The National Archives and Records Administration (NARA) is the nation’s record keeper. Of all documents and materials created in the course of business conducted by the United States Federal government, only 1%-3% are so important for legal or historical reasons that they are kept forever. Looking at http://www.archives.gov/research/topics/ gives an overview of the information archived at this site.
Quandl is a Data Platform that brings together over 20 million financial and economic datasets from over 500 publishers on a single comprehensive open data platform.
All open databases on Quandl are completely free to use. There also is a pay premium section.
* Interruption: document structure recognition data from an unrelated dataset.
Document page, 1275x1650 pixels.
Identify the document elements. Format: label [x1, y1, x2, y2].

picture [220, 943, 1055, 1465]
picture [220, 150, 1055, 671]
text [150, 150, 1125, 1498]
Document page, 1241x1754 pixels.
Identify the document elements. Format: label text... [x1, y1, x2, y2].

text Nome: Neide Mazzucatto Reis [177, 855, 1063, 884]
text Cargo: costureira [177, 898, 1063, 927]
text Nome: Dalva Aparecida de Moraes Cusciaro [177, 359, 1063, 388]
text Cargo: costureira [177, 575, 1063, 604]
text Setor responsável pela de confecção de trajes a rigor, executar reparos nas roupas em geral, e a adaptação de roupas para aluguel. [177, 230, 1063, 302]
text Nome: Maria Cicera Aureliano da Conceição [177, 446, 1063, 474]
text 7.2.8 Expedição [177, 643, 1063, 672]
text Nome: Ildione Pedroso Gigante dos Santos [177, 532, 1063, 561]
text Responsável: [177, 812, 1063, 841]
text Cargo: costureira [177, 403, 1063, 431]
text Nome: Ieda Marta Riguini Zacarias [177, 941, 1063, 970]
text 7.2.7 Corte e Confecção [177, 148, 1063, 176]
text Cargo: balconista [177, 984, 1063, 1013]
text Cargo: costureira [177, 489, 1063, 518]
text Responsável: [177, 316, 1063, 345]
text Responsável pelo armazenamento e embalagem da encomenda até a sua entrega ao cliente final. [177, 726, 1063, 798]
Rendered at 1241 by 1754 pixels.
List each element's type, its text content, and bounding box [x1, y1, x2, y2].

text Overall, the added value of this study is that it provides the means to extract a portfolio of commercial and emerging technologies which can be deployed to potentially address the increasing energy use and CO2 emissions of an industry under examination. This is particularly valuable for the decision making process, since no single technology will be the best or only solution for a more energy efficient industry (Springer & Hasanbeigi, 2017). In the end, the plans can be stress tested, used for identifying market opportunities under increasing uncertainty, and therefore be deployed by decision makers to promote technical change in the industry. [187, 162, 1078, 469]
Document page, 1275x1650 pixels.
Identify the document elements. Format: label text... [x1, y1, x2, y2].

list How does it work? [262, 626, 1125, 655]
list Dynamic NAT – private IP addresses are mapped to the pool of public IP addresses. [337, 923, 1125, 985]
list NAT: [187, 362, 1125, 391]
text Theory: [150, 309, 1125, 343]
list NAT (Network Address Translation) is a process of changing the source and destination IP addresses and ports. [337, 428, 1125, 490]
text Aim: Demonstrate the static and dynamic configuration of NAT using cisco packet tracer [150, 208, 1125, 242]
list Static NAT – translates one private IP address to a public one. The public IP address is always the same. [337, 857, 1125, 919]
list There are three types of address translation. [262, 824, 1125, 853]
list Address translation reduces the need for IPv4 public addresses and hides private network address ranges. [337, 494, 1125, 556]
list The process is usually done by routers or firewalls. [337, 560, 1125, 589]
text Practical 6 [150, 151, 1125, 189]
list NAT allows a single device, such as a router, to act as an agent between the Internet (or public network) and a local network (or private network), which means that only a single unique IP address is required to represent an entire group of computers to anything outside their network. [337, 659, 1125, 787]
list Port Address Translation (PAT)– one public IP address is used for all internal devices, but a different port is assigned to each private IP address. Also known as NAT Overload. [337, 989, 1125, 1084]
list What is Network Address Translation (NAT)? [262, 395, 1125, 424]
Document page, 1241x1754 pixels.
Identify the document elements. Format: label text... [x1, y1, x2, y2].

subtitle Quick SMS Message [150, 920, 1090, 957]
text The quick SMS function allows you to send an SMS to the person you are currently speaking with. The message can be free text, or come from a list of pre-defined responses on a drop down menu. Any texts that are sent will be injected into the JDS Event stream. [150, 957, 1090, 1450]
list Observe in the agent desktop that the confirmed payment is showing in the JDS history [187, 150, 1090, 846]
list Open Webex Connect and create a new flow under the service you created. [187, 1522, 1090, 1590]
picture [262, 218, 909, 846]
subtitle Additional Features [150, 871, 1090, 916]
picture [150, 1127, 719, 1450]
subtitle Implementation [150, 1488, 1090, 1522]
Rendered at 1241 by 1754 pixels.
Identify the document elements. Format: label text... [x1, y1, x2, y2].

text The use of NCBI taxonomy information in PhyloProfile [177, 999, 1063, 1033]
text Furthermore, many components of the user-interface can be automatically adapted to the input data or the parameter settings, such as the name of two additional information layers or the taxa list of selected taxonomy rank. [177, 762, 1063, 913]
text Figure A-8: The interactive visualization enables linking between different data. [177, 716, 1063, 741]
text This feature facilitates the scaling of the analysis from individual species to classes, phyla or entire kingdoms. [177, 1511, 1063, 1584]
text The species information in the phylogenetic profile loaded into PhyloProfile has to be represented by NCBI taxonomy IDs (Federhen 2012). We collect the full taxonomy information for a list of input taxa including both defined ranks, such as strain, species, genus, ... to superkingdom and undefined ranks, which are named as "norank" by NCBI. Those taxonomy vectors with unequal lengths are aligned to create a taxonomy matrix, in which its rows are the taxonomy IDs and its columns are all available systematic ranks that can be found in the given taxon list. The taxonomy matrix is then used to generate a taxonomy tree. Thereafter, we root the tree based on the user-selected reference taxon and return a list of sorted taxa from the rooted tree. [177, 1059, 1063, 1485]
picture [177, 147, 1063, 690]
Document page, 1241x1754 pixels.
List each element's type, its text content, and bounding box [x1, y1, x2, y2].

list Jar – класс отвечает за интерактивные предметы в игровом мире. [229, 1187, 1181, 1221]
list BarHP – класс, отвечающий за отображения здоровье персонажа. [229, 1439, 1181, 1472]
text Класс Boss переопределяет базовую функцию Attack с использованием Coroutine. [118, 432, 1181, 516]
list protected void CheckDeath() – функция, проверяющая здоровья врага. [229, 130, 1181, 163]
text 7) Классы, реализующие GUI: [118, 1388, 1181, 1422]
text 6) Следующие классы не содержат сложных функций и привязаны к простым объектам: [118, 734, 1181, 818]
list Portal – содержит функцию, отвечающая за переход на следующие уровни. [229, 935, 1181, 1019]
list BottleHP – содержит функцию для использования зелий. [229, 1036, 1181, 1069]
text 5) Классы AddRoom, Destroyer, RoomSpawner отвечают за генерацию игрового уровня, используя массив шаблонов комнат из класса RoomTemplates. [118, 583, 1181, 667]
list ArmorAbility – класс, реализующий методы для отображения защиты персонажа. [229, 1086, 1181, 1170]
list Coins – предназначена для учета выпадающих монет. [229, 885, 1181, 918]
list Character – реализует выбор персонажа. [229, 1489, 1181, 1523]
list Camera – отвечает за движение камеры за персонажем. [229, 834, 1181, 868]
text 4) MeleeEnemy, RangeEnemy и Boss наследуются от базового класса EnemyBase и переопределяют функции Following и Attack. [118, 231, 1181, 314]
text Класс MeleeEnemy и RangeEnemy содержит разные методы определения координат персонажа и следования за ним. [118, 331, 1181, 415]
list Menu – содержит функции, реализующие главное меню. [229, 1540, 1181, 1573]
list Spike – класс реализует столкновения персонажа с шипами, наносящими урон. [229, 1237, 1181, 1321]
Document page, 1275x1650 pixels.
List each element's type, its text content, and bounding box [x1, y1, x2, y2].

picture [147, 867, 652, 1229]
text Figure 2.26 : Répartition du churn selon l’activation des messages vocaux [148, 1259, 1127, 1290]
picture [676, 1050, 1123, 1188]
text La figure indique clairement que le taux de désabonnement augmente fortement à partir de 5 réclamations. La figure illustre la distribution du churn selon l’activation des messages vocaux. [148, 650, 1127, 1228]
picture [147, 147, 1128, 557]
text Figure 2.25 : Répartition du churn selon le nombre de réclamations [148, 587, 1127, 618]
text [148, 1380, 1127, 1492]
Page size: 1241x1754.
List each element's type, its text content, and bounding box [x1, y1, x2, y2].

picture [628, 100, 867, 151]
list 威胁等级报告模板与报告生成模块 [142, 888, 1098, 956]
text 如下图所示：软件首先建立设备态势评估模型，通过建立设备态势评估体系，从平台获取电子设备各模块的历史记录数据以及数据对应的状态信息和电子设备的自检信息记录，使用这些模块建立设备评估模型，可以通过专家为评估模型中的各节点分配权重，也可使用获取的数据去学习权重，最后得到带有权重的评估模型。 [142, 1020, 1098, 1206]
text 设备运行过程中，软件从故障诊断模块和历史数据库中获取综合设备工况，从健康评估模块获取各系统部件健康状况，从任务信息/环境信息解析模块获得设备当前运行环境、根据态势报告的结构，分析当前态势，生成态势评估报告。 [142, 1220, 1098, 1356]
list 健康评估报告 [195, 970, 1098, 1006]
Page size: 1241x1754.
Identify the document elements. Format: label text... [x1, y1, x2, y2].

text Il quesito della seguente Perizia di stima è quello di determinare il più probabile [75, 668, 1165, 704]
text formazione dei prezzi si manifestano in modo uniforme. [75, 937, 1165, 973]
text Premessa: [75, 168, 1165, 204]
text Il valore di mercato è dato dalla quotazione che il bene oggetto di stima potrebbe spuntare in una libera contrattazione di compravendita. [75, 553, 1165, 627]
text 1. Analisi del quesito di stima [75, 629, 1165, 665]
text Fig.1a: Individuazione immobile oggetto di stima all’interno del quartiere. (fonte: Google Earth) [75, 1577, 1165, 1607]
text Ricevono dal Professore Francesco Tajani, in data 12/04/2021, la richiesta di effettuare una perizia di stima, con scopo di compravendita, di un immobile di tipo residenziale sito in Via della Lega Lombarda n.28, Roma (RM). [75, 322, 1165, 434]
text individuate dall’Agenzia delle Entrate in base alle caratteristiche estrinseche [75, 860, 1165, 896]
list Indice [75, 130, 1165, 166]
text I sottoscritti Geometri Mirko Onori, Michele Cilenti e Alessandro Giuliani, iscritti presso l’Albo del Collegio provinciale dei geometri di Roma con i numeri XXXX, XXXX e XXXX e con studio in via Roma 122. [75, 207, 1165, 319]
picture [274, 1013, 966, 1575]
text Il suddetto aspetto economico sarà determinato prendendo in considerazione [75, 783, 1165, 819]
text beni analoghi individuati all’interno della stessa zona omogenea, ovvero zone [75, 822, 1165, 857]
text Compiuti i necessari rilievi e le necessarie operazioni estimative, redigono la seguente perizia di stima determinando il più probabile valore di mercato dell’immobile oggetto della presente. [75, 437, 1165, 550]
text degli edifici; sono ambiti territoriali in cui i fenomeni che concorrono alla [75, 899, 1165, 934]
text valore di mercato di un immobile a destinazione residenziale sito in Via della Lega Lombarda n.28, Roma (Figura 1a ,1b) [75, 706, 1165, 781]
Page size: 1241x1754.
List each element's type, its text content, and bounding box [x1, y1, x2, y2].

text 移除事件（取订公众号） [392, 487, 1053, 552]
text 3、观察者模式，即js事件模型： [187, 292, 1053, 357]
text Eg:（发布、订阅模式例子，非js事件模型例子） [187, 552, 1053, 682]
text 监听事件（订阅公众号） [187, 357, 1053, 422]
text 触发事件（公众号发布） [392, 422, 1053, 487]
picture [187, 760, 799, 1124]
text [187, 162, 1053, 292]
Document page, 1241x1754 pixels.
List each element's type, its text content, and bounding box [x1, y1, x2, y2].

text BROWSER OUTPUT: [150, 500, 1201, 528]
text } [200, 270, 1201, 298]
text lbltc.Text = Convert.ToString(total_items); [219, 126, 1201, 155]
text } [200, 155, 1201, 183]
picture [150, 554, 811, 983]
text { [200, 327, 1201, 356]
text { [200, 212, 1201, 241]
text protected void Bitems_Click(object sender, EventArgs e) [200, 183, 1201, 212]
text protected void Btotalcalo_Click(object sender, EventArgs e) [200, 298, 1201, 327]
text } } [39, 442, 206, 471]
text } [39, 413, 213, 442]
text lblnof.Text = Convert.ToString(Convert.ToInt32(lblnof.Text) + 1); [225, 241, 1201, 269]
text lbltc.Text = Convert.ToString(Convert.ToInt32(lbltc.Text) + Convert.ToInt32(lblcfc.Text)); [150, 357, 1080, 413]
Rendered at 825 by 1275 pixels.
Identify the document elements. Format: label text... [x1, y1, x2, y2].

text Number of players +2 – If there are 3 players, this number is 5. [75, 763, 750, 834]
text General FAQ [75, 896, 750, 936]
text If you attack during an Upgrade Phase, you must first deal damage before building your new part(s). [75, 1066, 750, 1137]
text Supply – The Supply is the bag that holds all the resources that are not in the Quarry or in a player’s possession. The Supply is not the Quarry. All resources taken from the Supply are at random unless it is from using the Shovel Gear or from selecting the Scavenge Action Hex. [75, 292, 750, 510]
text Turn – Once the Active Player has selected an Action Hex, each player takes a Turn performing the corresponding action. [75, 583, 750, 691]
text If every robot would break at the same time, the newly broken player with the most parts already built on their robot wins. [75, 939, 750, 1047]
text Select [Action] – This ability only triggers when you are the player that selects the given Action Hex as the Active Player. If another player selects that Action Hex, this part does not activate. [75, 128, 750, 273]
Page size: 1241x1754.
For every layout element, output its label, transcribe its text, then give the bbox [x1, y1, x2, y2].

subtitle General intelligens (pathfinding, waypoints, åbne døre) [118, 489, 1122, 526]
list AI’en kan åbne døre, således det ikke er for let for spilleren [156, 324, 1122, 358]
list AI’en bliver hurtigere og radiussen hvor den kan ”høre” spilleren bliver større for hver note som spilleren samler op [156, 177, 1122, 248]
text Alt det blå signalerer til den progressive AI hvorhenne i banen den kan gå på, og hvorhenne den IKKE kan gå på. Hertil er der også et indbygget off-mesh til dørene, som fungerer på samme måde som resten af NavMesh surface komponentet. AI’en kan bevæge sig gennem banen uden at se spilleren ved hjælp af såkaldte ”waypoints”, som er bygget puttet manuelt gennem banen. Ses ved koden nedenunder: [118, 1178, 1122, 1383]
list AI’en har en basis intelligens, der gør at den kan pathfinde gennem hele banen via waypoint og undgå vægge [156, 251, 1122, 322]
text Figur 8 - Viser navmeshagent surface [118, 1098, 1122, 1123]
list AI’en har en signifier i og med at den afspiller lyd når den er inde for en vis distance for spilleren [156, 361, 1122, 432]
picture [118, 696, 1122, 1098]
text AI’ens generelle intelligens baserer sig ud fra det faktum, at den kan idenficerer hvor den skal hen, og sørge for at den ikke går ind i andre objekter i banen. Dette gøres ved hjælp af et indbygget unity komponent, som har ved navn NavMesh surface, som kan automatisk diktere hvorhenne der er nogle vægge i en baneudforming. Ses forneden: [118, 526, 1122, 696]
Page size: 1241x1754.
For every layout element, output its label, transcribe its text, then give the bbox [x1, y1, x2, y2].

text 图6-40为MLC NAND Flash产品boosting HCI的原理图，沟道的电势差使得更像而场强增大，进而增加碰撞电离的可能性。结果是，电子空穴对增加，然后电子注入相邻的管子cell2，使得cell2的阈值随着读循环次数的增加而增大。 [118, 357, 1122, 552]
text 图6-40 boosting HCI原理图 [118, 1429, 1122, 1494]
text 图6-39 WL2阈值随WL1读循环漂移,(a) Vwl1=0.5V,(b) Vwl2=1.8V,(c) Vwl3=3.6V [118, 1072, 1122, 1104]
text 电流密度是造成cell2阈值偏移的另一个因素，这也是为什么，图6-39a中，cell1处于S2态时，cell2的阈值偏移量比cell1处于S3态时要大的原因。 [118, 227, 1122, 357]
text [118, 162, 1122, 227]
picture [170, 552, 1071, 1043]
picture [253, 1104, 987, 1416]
an online application developed by a team of data scientists at MIT Media Lab and Datawheel, backed by Deloitte. It hopes to bring improved transparency and openness to U. S. government data.
Lots of information to digest. Especially since each of the portals can lead to additional portals. As you can see now, the problem is too much information, not the lack of it. How to make good use of all our searching brings up the next subject in this series.
WHAT IS NEXT
Now that we have more than adequate information on just about any subject. We need to evaluate it to find the facts or nuggets of truth in the tons of waste rock. Evaluation can be highly subjective and affected by our own biases. Evaluation must be done relentlessly and with due caution. Remember that all of us are entitled to our own opinions, but not our own facts.